*Problemi*
1. Riscrivi il passo dell'estratto fornito che inizia con "Una violenza, quella" e si chiude dopo "bambina in Grecia.", sostituendo "Grecia" con "Spagna".
2. Secondo l'estratto fornito, da quale anno si celebra in Italia la Giornata internazionale dell'uomo?

*Estratto fornito*
******************************
Un altro apprezzabile scritto da qual rarissimo (più unico che raro) esempio di buon senso femminile che è Barbara Benedettelli:


Citazione
Quando sono le donne a molestare gli uomini.
Uno perseguitato su Facebook e nella realtà. L'altro a processo per accuse inventate ad arte.

«Tutto è cominciato nel 2014. Mi ci sono voluti due anni per decidermi a denunciare, perché provavo un senso di vergogna, imbarazzo e disagio, a causa delle molestie/violenze sessuali ed esistenziali subite da questa donna».
Una violenza, quella femminile, di cui non si parla, che spesso viene sminuita portando chi la subisce a forti stati d'ansia e depressivi, dovuti anche al vuoto istituzionale e civile che una società avanzata come la nostra deve saper colmare. Quale miglior occasione dell'odierna Giornata internazionale dell'uomo? Inaugurata nel '99 in Trinidad e Tobago, in Italia si celebra dal 2009 per merito dell'avvocato Giorgio Ceccarelli (presidente dell'Associazione Figli Negati), vittima in passato di un tentativo da parte della suocera di farlo condannare per spaccio di droga (fu lei a far mettere chili di cocaina nella sua auto), per far sì che la ex moglie potesse portare la loro bambina in Grecia.
Questa giornata tra i suoi scopi ha anche quello di evidenziare le discriminazioni contro il genere maschile. Come quelle di chi si trova vittima di una donna e poi di un sistema che non lo riconosce tale. Allora per una volta lasciamo la parola alle vittime, di cui parlo ampiamente in 50 Sfumature di Violenza (Cairo Editore). «È cominciato tutto nel 2014 su Facebook, lei mi ha contattato facendo riferimento a particolari della mia vita di cui era venuta a conoscenza per il suo ruolo nella Pubblica amministrazione. Ne è nata un'amicizia e tale sarebbe dovuta restare. Invece si è trasformata in un incubo. Il primo grave episodio è avvenuto il giorno del mio compleanno, durante un pranzo a casa sua. Ero seduto a tavola, lei si è avvicinata strisciando la sua parte inguinale contro il mio gomito destro, l'ho allontanata bruscamente. In altre occasioni ha tentato approcci sessuali (per lei piacevoli massaggi) e a ogni rifiuto affermava di essere una povera donna sola che deve essere amata, corteggiata, vezzeggiata. Una volta, costretto a letto per un infortunio che mi aveva reso cieco, si è stesa accanto a me e immobilizzandomi contro la mia volontà mi ha palpeggiato le parti intime. Un urlo strozzato ha richiamato l'attenzione di mia madre che l'ha mandata via. Ho interrotto l'amicizia, ma ha cominciato con appostamenti, pedinamenti, messaggi in chat, ritorsioni: mia madre, che ha più di 70anni ed è malata, si è improvvisamente ritrovata senza Carta dei Farmaci. Abbiamo dovuto cambiare abitudini e itinerari, e viviamo ancora in un forte stato di prostrazione e paura. Alla querela del 2016 non è seguita nessuna misura restrittiva».
******************************
*Dati forniti*
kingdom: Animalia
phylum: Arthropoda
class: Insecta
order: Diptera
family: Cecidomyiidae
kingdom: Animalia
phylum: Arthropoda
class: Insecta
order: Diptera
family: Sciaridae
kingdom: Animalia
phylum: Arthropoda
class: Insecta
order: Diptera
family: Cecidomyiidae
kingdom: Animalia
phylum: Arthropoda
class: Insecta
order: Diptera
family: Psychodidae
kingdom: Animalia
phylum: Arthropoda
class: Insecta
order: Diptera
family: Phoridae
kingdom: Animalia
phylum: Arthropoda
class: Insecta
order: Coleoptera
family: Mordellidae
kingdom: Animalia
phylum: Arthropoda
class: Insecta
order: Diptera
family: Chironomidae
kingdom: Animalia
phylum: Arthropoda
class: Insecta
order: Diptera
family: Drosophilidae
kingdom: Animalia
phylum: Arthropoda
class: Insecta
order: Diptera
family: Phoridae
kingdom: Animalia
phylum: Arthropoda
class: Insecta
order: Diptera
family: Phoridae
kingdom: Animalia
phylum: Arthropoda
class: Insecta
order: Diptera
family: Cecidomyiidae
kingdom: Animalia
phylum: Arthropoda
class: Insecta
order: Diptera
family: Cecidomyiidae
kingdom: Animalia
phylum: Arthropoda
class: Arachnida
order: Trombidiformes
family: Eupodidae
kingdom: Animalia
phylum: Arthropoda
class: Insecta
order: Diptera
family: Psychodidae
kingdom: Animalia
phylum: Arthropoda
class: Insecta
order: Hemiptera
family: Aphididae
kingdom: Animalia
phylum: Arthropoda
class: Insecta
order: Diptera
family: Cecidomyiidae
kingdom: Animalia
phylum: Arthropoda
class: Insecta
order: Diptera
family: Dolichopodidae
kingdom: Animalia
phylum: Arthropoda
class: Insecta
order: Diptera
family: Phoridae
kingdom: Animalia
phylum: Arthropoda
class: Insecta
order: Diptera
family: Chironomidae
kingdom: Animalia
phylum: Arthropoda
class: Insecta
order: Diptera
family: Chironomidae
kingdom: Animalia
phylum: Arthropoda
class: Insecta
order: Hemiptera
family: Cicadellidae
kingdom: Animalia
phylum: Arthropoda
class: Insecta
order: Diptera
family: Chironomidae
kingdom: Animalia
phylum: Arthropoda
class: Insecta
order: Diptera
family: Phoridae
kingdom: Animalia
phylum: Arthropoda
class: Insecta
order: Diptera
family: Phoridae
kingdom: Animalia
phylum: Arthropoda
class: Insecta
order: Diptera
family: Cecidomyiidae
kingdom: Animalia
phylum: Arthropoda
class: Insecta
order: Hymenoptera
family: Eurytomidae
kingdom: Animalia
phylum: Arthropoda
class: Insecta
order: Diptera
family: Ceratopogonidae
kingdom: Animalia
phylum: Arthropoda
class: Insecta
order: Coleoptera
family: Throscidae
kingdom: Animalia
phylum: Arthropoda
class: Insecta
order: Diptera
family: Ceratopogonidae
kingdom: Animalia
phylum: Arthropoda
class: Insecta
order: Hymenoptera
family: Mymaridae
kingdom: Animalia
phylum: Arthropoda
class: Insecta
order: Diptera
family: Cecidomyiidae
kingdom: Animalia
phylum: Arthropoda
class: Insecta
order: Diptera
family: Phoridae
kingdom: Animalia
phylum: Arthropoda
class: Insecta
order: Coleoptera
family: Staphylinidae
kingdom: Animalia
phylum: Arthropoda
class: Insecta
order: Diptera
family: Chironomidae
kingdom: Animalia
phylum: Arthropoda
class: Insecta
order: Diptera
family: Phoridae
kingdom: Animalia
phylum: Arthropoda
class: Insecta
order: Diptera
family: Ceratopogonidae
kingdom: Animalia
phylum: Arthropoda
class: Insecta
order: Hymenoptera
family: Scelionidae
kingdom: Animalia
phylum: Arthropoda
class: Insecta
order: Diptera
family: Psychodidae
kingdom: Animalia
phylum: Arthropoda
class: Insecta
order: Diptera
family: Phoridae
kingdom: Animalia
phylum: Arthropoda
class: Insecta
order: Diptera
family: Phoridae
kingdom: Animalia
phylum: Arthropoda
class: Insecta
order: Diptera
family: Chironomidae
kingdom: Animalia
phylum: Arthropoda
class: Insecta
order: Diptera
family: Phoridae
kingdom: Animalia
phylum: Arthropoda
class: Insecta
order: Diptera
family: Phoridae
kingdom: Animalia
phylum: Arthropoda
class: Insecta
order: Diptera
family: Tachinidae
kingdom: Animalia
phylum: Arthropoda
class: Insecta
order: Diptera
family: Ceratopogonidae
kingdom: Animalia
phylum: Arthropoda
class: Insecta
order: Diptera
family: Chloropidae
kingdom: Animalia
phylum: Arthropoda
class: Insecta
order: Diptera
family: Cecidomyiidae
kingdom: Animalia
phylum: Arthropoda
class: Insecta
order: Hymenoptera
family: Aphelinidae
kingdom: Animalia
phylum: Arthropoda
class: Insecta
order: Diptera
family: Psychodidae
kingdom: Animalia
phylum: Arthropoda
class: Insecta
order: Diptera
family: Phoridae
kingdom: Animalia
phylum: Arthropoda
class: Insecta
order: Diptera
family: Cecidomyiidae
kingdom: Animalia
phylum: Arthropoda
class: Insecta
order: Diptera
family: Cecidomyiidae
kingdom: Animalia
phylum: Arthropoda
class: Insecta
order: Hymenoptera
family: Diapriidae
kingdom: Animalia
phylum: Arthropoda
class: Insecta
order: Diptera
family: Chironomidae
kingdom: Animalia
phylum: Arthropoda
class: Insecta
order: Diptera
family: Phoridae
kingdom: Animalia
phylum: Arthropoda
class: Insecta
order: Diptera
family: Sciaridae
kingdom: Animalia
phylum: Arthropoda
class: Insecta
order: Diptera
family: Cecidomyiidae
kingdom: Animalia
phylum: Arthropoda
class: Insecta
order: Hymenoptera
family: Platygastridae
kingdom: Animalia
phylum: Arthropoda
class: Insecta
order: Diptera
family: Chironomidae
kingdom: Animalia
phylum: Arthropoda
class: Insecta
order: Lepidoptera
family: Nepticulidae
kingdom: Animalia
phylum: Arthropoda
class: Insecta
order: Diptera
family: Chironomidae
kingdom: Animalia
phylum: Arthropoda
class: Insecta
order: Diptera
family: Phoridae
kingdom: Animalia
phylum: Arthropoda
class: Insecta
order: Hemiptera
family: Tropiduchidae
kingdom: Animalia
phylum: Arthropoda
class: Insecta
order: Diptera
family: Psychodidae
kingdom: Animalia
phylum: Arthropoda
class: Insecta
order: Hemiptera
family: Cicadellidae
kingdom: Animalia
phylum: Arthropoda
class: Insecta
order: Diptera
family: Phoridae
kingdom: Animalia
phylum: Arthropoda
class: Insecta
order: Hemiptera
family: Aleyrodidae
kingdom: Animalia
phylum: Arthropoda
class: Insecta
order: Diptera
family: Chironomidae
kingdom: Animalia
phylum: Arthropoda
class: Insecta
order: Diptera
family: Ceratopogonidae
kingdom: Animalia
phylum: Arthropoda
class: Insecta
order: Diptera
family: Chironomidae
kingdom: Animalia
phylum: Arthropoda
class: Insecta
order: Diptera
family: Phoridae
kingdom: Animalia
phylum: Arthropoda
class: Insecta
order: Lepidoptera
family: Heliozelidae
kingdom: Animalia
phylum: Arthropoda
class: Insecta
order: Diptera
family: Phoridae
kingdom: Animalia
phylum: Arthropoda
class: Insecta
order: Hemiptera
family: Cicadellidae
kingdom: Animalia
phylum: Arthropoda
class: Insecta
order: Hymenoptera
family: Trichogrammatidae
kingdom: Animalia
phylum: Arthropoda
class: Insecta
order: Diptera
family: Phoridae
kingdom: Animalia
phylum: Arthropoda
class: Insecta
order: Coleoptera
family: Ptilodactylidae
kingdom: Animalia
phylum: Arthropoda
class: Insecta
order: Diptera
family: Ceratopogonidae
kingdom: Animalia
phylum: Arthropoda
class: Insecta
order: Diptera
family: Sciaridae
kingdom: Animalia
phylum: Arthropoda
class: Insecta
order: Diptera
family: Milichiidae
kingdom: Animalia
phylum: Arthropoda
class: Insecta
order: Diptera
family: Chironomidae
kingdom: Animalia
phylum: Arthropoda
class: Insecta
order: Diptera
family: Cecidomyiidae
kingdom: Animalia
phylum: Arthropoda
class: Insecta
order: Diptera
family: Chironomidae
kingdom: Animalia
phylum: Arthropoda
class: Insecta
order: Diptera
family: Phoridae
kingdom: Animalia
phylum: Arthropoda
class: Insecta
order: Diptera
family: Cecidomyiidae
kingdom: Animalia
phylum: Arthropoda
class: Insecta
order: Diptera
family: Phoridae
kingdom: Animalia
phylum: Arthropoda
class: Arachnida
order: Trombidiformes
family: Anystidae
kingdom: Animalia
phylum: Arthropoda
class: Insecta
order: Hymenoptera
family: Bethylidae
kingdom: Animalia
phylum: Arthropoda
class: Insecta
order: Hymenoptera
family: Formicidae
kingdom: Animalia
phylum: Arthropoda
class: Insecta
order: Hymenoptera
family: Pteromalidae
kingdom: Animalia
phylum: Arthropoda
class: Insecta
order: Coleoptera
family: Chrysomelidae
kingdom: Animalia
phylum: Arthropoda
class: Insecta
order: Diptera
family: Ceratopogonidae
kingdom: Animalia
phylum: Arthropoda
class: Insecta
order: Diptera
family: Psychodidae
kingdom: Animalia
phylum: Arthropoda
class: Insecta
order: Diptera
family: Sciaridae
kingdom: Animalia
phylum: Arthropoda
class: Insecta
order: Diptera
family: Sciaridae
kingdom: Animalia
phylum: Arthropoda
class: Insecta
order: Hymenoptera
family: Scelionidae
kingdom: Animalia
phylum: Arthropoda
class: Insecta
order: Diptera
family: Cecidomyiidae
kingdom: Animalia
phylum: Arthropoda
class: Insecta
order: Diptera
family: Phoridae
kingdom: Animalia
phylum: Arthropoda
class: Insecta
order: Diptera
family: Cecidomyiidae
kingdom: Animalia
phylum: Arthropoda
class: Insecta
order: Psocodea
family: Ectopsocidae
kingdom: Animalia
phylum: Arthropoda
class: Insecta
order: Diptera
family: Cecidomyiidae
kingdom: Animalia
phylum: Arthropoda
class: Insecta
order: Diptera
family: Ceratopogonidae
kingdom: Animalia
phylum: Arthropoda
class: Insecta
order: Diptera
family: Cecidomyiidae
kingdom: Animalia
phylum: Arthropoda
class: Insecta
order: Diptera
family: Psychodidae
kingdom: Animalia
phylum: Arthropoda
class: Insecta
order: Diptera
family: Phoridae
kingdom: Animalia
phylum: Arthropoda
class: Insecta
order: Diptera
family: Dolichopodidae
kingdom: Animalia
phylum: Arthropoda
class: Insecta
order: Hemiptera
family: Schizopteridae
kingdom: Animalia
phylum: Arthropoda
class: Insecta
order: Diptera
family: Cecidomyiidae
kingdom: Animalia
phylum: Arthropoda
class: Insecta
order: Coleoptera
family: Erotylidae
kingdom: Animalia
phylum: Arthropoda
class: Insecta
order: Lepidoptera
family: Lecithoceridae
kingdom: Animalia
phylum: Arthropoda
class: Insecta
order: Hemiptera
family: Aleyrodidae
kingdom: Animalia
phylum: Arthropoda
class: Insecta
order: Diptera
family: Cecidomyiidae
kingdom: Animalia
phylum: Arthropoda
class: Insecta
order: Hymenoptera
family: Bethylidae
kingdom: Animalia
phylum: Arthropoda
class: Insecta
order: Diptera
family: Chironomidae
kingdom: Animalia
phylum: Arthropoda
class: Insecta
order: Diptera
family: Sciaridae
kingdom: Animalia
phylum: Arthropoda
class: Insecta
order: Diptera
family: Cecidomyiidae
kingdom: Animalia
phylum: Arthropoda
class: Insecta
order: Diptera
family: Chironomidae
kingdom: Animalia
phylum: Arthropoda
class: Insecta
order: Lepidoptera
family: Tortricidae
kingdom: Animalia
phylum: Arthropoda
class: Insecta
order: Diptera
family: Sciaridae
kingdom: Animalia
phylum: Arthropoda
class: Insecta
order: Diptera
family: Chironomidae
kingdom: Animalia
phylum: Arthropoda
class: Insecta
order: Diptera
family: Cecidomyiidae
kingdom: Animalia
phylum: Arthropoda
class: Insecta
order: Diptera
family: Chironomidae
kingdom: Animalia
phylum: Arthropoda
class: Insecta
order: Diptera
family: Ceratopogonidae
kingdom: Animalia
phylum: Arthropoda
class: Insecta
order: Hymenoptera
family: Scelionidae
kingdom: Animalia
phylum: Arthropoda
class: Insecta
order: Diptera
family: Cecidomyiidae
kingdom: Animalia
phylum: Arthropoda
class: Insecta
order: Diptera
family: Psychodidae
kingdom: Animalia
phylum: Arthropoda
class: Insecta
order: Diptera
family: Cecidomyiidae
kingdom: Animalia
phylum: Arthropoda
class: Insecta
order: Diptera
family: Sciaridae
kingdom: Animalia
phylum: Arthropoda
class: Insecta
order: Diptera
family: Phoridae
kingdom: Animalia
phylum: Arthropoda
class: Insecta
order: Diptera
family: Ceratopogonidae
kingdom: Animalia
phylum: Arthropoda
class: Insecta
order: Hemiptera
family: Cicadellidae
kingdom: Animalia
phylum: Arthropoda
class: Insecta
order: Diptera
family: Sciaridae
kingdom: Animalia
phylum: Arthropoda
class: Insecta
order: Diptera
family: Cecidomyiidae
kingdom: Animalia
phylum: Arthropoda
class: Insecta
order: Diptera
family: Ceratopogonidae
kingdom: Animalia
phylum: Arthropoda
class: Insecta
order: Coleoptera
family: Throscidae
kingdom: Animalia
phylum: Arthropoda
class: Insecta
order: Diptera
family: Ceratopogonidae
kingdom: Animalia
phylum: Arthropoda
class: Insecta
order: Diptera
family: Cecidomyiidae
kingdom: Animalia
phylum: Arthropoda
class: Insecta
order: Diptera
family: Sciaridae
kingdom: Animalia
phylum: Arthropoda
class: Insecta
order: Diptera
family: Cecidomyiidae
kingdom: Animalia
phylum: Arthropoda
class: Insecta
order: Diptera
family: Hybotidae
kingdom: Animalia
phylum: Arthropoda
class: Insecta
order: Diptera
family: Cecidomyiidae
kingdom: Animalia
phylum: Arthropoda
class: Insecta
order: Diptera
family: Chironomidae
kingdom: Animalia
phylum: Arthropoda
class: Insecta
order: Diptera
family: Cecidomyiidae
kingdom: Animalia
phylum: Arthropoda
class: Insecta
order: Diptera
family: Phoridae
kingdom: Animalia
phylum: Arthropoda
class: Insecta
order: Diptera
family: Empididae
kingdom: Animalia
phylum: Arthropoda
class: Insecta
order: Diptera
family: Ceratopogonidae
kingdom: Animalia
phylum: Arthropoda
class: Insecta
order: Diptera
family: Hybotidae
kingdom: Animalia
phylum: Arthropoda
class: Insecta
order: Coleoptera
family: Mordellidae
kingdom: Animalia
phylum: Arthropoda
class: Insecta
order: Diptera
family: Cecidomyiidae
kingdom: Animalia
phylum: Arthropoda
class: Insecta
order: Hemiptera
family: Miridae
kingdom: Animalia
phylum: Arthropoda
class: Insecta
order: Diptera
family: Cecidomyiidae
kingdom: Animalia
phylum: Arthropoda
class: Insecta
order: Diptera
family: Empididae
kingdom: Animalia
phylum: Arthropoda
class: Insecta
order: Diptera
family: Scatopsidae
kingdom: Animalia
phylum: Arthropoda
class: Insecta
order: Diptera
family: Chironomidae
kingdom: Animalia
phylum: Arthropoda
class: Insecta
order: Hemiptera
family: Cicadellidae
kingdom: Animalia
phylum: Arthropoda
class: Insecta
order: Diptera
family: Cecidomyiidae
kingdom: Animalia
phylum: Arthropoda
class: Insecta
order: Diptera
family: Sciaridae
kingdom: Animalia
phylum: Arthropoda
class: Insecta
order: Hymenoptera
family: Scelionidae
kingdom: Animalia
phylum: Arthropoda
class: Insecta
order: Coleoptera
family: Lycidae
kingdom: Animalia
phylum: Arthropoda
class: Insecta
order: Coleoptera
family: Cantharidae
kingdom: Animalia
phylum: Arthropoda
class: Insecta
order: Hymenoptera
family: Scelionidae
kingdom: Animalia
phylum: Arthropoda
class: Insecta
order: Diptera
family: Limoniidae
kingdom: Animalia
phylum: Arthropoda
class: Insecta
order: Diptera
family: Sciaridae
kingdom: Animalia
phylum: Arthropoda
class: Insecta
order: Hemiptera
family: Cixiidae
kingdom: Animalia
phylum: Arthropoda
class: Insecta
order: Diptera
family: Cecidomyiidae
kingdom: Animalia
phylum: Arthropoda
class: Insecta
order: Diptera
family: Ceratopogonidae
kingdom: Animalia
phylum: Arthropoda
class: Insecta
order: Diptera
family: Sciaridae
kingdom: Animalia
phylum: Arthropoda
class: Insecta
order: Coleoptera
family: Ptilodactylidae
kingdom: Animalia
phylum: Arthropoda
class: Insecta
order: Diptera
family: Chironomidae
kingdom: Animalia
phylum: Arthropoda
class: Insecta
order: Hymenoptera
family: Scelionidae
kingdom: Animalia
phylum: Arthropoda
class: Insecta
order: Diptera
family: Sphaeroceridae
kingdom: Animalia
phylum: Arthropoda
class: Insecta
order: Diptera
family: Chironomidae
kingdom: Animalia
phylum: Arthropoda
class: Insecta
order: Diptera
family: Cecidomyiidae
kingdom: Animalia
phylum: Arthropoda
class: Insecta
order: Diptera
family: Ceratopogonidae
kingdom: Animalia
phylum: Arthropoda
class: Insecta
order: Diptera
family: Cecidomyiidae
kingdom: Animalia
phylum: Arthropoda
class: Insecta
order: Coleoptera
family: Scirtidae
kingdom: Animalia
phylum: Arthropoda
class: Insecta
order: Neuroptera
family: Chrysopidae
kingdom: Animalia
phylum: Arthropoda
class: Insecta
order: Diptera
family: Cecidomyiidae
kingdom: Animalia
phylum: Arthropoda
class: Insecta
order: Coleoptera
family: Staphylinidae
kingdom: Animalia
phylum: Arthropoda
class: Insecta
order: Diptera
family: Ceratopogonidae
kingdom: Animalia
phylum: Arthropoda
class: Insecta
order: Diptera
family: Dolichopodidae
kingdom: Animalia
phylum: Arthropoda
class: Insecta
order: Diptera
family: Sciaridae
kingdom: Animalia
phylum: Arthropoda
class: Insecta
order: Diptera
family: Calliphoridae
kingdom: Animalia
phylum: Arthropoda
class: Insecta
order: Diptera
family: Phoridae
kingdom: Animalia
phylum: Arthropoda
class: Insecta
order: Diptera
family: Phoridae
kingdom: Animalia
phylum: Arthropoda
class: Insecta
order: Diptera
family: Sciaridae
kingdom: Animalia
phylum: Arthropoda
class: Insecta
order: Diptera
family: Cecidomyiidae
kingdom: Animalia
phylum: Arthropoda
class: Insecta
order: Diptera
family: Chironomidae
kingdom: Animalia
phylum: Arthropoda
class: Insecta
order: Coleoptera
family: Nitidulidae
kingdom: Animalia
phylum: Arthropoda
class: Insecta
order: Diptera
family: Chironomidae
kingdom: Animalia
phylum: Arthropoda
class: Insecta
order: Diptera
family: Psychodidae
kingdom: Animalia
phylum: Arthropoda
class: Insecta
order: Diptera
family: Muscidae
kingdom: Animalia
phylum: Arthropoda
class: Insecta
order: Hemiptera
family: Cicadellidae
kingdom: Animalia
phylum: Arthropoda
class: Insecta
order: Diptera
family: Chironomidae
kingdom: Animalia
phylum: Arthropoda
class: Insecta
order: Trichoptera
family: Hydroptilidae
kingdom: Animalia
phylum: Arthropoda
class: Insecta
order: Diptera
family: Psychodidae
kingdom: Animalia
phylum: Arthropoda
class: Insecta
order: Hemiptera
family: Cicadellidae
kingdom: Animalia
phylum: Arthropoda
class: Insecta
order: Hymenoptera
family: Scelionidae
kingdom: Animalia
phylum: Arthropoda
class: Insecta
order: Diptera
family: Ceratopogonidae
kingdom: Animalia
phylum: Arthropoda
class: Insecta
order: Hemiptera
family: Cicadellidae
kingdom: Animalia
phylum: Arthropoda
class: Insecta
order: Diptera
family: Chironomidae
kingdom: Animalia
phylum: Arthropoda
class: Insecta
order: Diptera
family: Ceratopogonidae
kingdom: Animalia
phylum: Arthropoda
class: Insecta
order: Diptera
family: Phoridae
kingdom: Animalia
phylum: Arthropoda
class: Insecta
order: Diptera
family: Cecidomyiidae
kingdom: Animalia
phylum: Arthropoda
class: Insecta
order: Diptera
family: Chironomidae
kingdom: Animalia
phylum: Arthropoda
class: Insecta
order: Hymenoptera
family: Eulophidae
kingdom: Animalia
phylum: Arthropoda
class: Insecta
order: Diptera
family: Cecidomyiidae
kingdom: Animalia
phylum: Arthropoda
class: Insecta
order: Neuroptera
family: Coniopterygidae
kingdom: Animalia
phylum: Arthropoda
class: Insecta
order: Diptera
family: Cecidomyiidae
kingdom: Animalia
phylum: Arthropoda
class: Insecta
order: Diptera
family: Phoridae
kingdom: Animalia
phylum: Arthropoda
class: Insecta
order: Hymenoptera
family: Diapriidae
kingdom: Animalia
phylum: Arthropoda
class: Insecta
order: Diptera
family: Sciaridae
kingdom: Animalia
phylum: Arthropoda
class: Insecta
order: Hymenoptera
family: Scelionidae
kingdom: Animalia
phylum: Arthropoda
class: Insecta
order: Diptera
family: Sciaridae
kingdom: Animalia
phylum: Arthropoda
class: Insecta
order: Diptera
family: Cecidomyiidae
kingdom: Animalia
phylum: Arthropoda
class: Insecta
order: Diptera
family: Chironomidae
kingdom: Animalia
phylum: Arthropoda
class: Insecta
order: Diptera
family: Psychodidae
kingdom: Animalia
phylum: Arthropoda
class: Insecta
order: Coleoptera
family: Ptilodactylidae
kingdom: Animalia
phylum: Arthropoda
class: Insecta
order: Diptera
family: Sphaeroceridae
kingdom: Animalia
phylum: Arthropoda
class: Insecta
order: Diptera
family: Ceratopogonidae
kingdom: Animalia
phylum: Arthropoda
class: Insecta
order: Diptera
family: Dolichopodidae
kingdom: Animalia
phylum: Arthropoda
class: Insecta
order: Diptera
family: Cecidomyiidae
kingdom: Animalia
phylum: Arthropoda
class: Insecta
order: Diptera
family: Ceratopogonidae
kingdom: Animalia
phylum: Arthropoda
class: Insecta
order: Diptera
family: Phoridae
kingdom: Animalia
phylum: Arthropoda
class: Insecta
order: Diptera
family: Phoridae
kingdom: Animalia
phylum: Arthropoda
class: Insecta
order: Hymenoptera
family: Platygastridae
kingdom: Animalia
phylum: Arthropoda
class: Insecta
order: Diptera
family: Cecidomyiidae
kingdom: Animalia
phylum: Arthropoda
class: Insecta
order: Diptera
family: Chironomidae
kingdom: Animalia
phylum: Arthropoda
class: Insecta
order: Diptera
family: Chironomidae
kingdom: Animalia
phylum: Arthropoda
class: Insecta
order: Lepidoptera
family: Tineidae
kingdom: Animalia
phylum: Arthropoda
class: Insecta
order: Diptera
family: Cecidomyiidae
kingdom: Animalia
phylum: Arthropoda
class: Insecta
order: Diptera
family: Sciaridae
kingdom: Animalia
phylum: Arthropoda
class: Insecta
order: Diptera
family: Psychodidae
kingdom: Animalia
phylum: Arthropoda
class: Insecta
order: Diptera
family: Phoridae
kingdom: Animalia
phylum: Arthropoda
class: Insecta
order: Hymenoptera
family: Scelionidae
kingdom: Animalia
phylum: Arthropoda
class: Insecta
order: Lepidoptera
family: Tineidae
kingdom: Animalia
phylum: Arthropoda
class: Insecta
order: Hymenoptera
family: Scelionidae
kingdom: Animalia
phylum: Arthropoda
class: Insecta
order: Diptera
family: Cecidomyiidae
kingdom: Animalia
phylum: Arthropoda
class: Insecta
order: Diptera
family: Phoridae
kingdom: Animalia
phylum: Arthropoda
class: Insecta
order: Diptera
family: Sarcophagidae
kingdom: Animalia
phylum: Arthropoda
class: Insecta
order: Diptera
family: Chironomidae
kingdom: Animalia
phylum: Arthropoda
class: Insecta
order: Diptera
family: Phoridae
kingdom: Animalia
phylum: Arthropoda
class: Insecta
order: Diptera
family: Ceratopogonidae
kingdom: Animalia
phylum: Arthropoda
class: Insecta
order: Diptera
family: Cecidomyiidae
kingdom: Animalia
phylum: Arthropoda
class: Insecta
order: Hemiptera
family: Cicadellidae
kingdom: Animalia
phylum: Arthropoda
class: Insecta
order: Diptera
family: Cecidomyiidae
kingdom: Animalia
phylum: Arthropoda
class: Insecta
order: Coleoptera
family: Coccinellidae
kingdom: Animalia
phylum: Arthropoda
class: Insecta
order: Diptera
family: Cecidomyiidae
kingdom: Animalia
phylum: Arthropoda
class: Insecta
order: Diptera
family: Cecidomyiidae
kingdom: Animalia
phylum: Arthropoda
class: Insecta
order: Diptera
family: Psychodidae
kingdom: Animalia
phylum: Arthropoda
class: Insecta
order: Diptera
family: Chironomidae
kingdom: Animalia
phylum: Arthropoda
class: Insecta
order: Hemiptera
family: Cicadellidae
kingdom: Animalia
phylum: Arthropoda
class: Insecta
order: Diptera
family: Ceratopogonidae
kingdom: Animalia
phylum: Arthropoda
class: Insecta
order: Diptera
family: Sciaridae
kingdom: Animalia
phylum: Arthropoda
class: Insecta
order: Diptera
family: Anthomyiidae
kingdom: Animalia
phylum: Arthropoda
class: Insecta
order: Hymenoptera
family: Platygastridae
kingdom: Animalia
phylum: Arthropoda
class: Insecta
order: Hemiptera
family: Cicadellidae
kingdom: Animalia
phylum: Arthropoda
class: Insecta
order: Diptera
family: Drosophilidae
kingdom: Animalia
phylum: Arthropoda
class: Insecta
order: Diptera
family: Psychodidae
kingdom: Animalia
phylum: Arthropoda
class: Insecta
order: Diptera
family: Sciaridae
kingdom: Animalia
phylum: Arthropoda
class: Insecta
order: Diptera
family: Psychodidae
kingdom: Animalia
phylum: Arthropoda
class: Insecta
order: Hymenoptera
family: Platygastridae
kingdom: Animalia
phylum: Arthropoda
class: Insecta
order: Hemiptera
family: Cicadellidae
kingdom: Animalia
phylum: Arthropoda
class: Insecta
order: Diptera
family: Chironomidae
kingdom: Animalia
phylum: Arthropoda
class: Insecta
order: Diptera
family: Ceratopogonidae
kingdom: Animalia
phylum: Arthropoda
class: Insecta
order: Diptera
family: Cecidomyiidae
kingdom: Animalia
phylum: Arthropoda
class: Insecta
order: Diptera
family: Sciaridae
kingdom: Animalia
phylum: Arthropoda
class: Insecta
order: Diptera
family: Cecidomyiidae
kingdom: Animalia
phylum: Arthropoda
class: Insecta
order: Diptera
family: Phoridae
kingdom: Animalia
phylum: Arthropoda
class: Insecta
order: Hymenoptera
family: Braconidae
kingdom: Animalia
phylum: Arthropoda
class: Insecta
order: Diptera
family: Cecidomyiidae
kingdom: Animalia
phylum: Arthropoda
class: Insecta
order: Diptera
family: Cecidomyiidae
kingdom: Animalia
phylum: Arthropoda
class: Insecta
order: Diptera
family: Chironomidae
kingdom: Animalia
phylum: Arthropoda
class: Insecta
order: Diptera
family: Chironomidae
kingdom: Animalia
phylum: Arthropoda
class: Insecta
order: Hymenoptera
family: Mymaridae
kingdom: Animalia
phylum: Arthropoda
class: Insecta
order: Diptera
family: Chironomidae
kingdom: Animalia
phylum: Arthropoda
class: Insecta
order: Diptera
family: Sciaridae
******************************
*Risposte all'esercizio*
1.
Una violenza, quella femminile, di cui non si parla, che spesso viene sminuita portando chi la subisce a forti stati d'ansia e depressivi, dovuti anche al vuoto istituzionale e civile che una società avanzata come la nostra deve saper colmare. Quale miglior occasione dell'odierna Giornata internazionale dell'uomo? Inaugurata nel '99 in Trinidad e Tobago, in Italia si celebra dal 2009 per merito dell'avvocato Giorgio Ceccarelli (presidente dell'Associazione Figli Negati), vittima in passato di un tentativo da parte della suocera di farlo condannare per spaccio di droga (fu lei a far mettere chili di cocaina nella sua auto), per far sì che la ex moglie potesse portare la loro bambina in Spagna.

2. Dal 2009.